Working in diverse media ranging from sculpture and installation to performance and Land art, Lee’s has continuously challenged the established and the conventional. His decidedly subversive approach to materials and methods has led him to re-appropriate everyday objects including wire, rope, stone, paper, fabric and even human hair. In many cases, the physical nature of his medium is consciously altered to appear different: rough-edged stones are carved to seem soft and round, sheets of paper are crumpled and compressed to resemble stones, and pieces of fabric are laid on the ground to look like streams of water. The smaller-scale works included in the exhibition are exemplary of such sleight of hand, as seen in Untitled (1968) and Soft Rock (1964). The inter-changeability and arbitrariness of the chosen media become apparent while the focus of the work is shifted from form to gesture. Fire, smoke and fog are among the other almost immaterial things that Lee has employed in order to question the fundamentals of form. Naturally transformative and elusive, these elements displace the physical and metaphorical stability of the work of art.

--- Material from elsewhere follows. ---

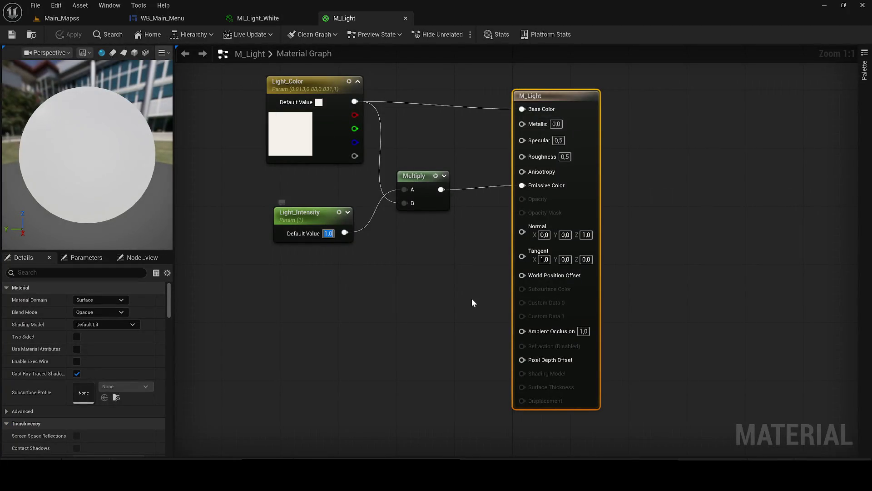
key(Return)
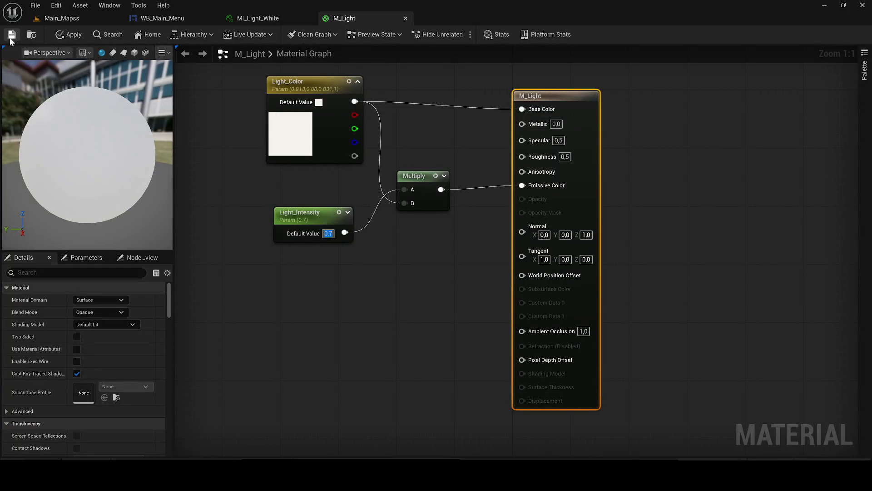
click(65, 37)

Godret Stone (1957) is one of the artist’s earliest pieces, comprising a wooden bar with small round stones strung to it from cords of varying lengths. The title directly references the rocks traditionally used to tie knots when plaiting handcrafted mats in Korea and the formal arrangement also resembles the traditional tool. Lee frequented museums in Korea while studying art, finding unexpected inspiration in the traditional and folk objects that he saw there. The fact that these artefacts are not conventionally viewed as artworks was particularly attractive to the artist in his formative years, during which he developed what could be regarded as an aesthetics of the vernacular.
As interest in, and understanding of, 20th-century non-Western art grows, bodies of work such as Lee’s have become a crucial link, enabling us to discover and re-evaluate diverse iterations of avant-garde practices in different geographical and cultural loci. The familiar European and North American narratives of recent art history are complicated and enriched, and the fundamental interconnectedness of the trajectories of postwar artistic movements is revealed. This exhibition offered a valuable opportunity for a first-time encounter with Lee’s art by an audience less familiar with these contexts. However, a broader and more critically rigorous platform still seems necessary to be able to properly understand and evaluate this prolific and multifaceted artist.